The rise in the number of high-altitude objects recently identified flying in U.S. airspace is due in part to the government enhancing its radar systems, a top Pentagon official said on Sunday.
Melissa Dalton, assistant secretary of defense for Homeland Defense and Hemispheric Affairs, told reporters in a briefing on Sunday that officials have been closely scrutinizing U.S. airspace ever since the first Chinese surveillance balloon was shot down on Feb. 4 after making its way across the United States and approaching the Atlantic coast.
“In light of the People’s Republic of China balloon that we took down last Saturday, we have been more closely scrutinizing our airspace at these altitudes, including enhancing our radar, which may at least partly explain the increase in objects that we detected over the past week,” Dalton said.
She added that the Pentagon is also aware that a number of high-altitude objects can be used by a range of companies, countries, and research organizations for “purposes that are not nefarious, including legitimate research.”
With that being said, Dalton noted that officials had not been able to definitively assess or verify what the recent objects that were discovered flying over U.S. airspace were being used for, and thus the government acted out of an “abundance of caution” to protect national security.
4 Objects Shot Down in Recent Days
The Pentagon said on Sunday that a U.S. F-16 fighter jet shot down another airborne object flying at approximately 20,000 feet over Lake Huron, bordered by Michigan, earlier in the day at the direction of President Joe Biden.

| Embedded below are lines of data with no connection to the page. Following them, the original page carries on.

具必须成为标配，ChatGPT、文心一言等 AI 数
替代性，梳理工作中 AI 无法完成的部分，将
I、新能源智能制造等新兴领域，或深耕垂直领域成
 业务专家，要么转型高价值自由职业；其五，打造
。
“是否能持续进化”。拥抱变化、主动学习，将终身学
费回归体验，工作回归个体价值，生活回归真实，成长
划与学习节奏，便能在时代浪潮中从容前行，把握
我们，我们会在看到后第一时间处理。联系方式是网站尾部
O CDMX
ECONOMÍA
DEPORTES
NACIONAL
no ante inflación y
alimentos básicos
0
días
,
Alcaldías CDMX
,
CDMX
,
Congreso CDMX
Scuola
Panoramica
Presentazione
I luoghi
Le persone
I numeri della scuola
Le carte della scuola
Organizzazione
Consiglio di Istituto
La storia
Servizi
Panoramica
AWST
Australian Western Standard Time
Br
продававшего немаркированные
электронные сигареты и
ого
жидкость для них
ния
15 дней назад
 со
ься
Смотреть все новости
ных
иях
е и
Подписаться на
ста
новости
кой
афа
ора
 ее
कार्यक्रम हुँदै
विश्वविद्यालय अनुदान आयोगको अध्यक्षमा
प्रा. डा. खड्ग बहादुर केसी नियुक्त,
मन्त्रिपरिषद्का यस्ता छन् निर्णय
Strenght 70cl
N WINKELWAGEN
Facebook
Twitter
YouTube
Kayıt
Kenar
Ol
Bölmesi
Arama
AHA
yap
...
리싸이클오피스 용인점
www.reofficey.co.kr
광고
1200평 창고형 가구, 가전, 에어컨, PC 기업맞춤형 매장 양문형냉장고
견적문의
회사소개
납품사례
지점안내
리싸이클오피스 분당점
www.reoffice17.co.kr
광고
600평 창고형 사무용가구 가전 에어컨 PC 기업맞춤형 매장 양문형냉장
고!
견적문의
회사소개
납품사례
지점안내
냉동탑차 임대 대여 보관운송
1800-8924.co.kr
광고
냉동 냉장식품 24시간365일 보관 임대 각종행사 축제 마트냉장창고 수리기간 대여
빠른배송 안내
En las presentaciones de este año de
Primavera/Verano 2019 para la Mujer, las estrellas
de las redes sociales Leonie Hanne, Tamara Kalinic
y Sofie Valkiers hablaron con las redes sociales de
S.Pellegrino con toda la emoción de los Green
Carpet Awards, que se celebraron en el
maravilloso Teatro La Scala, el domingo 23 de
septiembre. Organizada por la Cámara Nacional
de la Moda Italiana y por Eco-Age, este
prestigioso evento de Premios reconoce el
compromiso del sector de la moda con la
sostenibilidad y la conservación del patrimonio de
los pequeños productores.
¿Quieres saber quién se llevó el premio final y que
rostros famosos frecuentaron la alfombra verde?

According to officials, the object flew over sensitive Department of Defense sites. An assessment found that it was not a “kinetic military threat to anything on the ground” but was a flight safety hazard.
“Its path and altitude raised concerns, including that it could be a hazard to civil aviation,” the Pentagon statement said.
Sunday’s downing of the object marked the fourth such object in recent days to be shot down over North American airspace. On Feb. 10 and 11, unidentified flying objects were shot down by U.S. jets over Alaska and northern Canada.